The inverted residual connection connnects the

\[\text{BottleNeck}_{\ell-1}\]

to the

\[\text{BottleNeck}_{\ell}\]

via an element wise summation, instead of connecting

\[\text{Expansion}_{\ell - 1}\]

to

\[\text{Expansion}_{\ell}\]

as done in residual blocks.

This is inspired by the aformentioned, “We can use the fact that if the essential features, which are the positive valued outputs to the convolution, them essentially being a linear combination between $X$ and $\mathcal{K}$ at position of $X$ at $i, j$, given that $H$ performs the $I$ transformation for positive valued inputs while non-essential features are zeroed out, resulting in the retained information of the output to $H$ lying on a subspace $\in \mathbb{R}^n$, to then rationalize the use of linear bottleneck layers, meaning $1 \times 1$ convolutions as depthwise parametric pooling or projection layers, to embed the high dimensional features $\in \mathbb{R}^n \rightarrow \mathbb{R}^m$, without using $H$ after the projection.”.

Thereby, for outputs to a given inverted residual block, you’ll end up with a lower dimensional feature space, $\mathbb{R}^m$, rather than, $\mathbb{R}^n$.

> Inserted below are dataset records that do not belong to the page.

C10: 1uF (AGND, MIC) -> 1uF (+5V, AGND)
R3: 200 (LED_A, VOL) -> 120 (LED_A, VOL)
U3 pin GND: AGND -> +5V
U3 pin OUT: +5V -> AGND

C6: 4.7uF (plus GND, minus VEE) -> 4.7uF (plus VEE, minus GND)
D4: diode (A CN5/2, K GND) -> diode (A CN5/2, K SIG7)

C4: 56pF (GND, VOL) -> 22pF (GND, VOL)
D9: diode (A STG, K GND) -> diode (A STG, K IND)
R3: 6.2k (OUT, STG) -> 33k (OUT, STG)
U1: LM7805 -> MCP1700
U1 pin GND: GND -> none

The alternative scenario would be a $1 \times 1$ conv, acting as a means to learn representations across feature maps, without reduction into a lower dimensional feature space, and then applying a non-linearity, which was shown to hold redundant features across channels, given that $\text{ReLU}$ cancels out features, resulting in important features lying on a lower dimensional subspace.

This allows the future computations to focus on purely the important features $\in \mathbb{R}^m$, without the redundant parameters that focus on sparse representations $\in \mathbb{R}^n$ ultimately being computationally efficient, especially on edge devices where inference cost needs to me reduced drastically for proper functionality.